> Job item: Copy each line of the listing below exactly and drop the images.

:: Data for processing ::

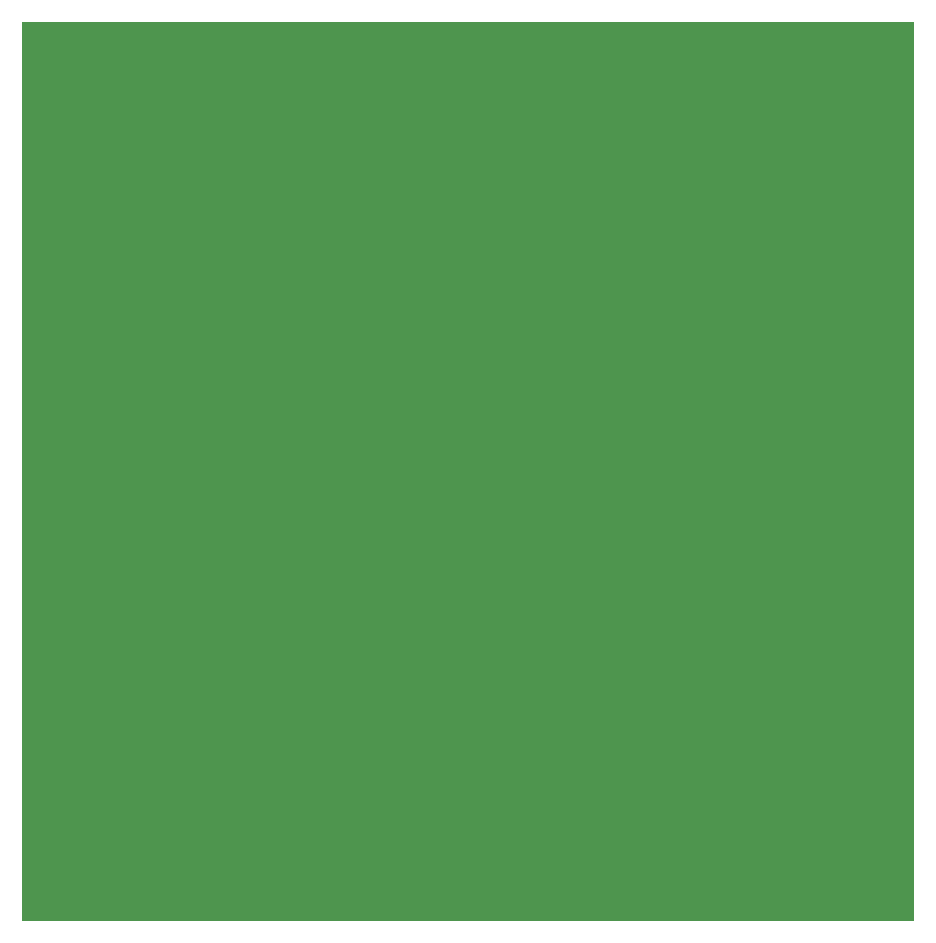
<source format=gts>
G04 Layer: TopSolderMaskLayer*
G04 EasyEDA Pro v2.1.30.c6721c40.b3cfa9, 2023-12-20 09:26:28*
G04 Gerber Generator version 0.3*
G04 Scale: 100 percent, Rotated: No, Reflected: No*
G04 Dimensions in millimeters*
G04 Leading zeros omitted, absolute positions, 3 integers and 3 decimals*
%FSLAX33Y33*%
%MOMM*%
%ADD10C,0.254*%
G75*


G04 PolygonModel Start*
G36*
G01X32736Y30420D02*
G01X-42724Y30420D01*
G01Y-45660D01*
G01X32736D01*
G01Y30420D01*
G37*
G04 PolygonModel End*
G54D10*

M02*

</source>
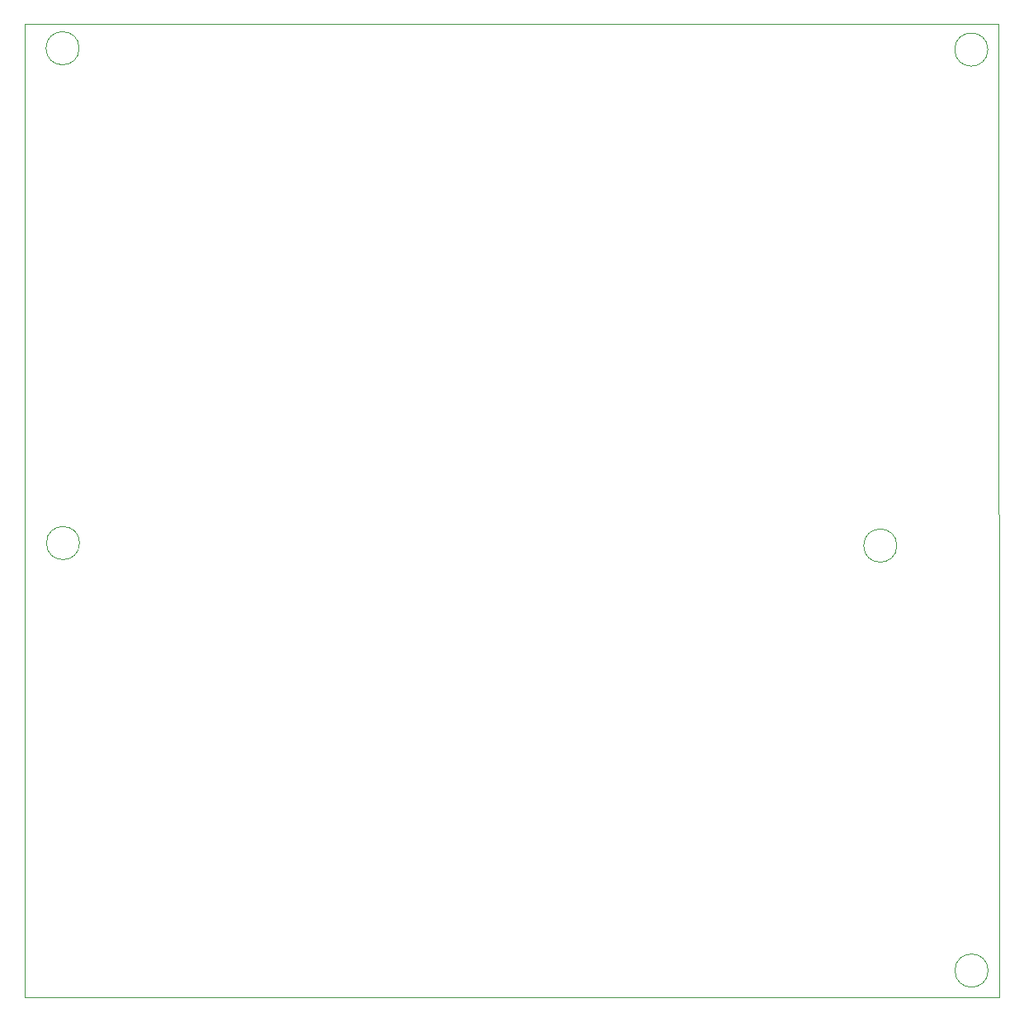
<source format=gbr>
%TF.GenerationSoftware,KiCad,Pcbnew,6.0.11+dfsg-1*%
%TF.CreationDate,2023-07-20T16:39:38+03:00*%
%TF.ProjectId,usb_display,7573625f-6469-4737-906c-61792e6b6963,rev?*%
%TF.SameCoordinates,Original*%
%TF.FileFunction,Profile,NP*%
%FSLAX46Y46*%
G04 Gerber Fmt 4.6, Leading zero omitted, Abs format (unit mm)*
G04 Created by KiCad (PCBNEW 6.0.11+dfsg-1) date 2023-07-20 16:39:38*
%MOMM*%
%LPD*%
G01*
G04 APERTURE LIST*
%TA.AperFunction,Profile*%
%ADD10C,0.100000*%
%TD*%
G04 APERTURE END LIST*
D10*
X148970000Y-52870000D02*
G75*
G03*
X148970000Y-52870000I-1700000J0D01*
G01*
X50160000Y-50280000D02*
X50160000Y-150140000D01*
X150020000Y-50280000D02*
X50160000Y-50280000D01*
X55770000Y-103530000D02*
G75*
G03*
X55770000Y-103530000I-1700000J0D01*
G01*
X139630000Y-103790000D02*
G75*
G03*
X139630000Y-103790000I-1700000J0D01*
G01*
X150140000Y-150140000D02*
X150020000Y-50280000D01*
X55730000Y-52740000D02*
G75*
G03*
X55730000Y-52740000I-1700000J0D01*
G01*
X50160000Y-150140000D02*
X150140000Y-150140000D01*
X148990000Y-147410000D02*
G75*
G03*
X148990000Y-147410000I-1700000J0D01*
G01*
M02*

</source>
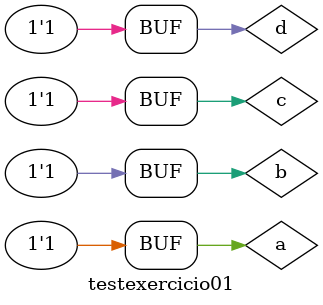
<source format=v>



module exercicio01 (s, a, b, c, d);

input a, b, c, d;
output s;

and AND1 (s1, ~a, c);
and AND2 (s2, ~b, c);
and AND3 (s3, a, b, ~d);
or OR1 (s, s1, s2, s3);

endmodule

//--------------------------------
//------ TESTE DO EXERCICIO 01
//--------------------------------

module testexercicio01;

reg a, b, c, d;
wire s;

exercicio01 EX1 (s, a, b, c, d);


initial begin

$display ("Bruno Santiago Pinheiro");
$display ("Matricula: 405792");
$display ("Simplificacao do circuito dado no exercicio01 guia08");
$display ("a b c d = s");

#1 a=0; b=0; c=0; d=0;

$monitor ("%b %b %b %b = %b",a, b, c, d, s);

#1 a=0; b=0; c=0; d=1;
#1 a=0; b=0; c=1; d=0;
#1 a=0; b=0; c=1; d=1;
#1 a=0; b=1; c=0; d=0;
#1 a=0; b=1; c=0; d=1;
#1 a=0; b=1; c=1; d=0;
#1 a=0; b=1; c=1; d=1;
#1 a=1; b=0; c=0; d=0;
#1 a=1; b=0; c=0; d=1;
#1 a=1; b=0; c=1; d=0;
#1 a=1; b=0; c=1; d=1;
#1 a=1; b=1; c=0; d=0;
#1 a=1; b=1; c=0; d=1;
#1 a=1; b=1; c=1; d=0;
#1 a=1; b=1; c=1; d=1;



end
endmodule

//-- Exercicio feito no ConTEXT, não consegui copiar o teste feito.


</source>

:::

> Exercise output:
<source format=gts>
G04 Layer: TopSolderMaskLayer*
G04 EasyEDA Pro v2.1.30.c6721c40.b3cfa9, 2023-12-20 09:26:28*
G04 Gerber Generator version 0.3*
G04 Scale: 100 percent, Rotated: No, Reflected: No*
G04 Dimensions in millimeters*
G04 Leading zeros omitted, absolute positions, 3 integers and 3 decimals*
%FSLAX33Y33*%
%MOMM*%
%ADD10C,0.254*%
G75*


G04 PolygonModel Start*
G36*
G01X32736Y30420D02*
G01X-42724Y30420D01*
G01Y-45660D01*
G01X32736D01*
G01Y30420D01*
G37*
G04 PolygonModel End*
G54D10*

M02*

</source>
<source format=gbr>
%TF.GenerationSoftware,KiCad,Pcbnew,6.0.11+dfsg-1*%
%TF.CreationDate,2023-07-20T16:39:38+03:00*%
%TF.ProjectId,usb_display,7573625f-6469-4737-906c-61792e6b6963,rev?*%
%TF.SameCoordinates,Original*%
%TF.FileFunction,Profile,NP*%
%FSLAX46Y46*%
G04 Gerber Fmt 4.6, Leading zero omitted, Abs format (unit mm)*
G04 Created by KiCad (PCBNEW 6.0.11+dfsg-1) date 2023-07-20 16:39:38*
%MOMM*%
%LPD*%
G01*
G04 APERTURE LIST*
%TA.AperFunction,Profile*%
%ADD10C,0.100000*%
%TD*%
G04 APERTURE END LIST*
D10*
X148970000Y-52870000D02*
G75*
G03*
X148970000Y-52870000I-1700000J0D01*
G01*
X50160000Y-50280000D02*
X50160000Y-150140000D01*
X150020000Y-50280000D02*
X50160000Y-50280000D01*
X55770000Y-103530000D02*
G75*
G03*
X55770000Y-103530000I-1700000J0D01*
G01*
X139630000Y-103790000D02*
G75*
G03*
X139630000Y-103790000I-1700000J0D01*
G01*
X150140000Y-150140000D02*
X150020000Y-50280000D01*
X55730000Y-52740000D02*
G75*
G03*
X55730000Y-52740000I-1700000J0D01*
G01*
X50160000Y-150140000D02*
X150140000Y-150140000D01*
X148990000Y-147410000D02*
G75*
G03*
X148990000Y-147410000I-1700000J0D01*
G01*
M02*

</source>
<source format=v>



module exercicio01 (s, a, b, c, d);

input a, b, c, d;
output s;

and AND1 (s1, ~a, c);
and AND2 (s2, ~b, c);
and AND3 (s3, a, b, ~d);
or OR1 (s, s1, s2, s3);

endmodule

//--------------------------------
//------ TESTE DO EXERCICIO 01
//--------------------------------

module testexercicio01;

reg a, b, c, d;
wire s;

exercicio01 EX1 (s, a, b, c, d);


initial begin

$display ("Bruno Santiago Pinheiro");
$display ("Matricula: 405792");
$display ("Simplificacao do circuito dado no exercicio01 guia08");
$display ("a b c d = s");

#1 a=0; b=0; c=0; d=0;

$monitor ("%b %b %b %b = %b",a, b, c, d, s);

#1 a=0; b=0; c=0; d=1;
#1 a=0; b=0; c=1; d=0;
#1 a=0; b=0; c=1; d=1;
#1 a=0; b=1; c=0; d=0;
#1 a=0; b=1; c=0; d=1;
#1 a=0; b=1; c=1; d=0;
#1 a=0; b=1; c=1; d=1;
#1 a=1; b=0; c=0; d=0;
#1 a=1; b=0; c=0; d=1;
#1 a=1; b=0; c=1; d=0;
#1 a=1; b=0; c=1; d=1;
#1 a=1; b=1; c=0; d=0;
#1 a=1; b=1; c=0; d=1;
#1 a=1; b=1; c=1; d=0;
#1 a=1; b=1; c=1; d=1;



end
endmodule

//-- Exercicio feito no ConTEXT, não consegui copiar o teste feito.


</source>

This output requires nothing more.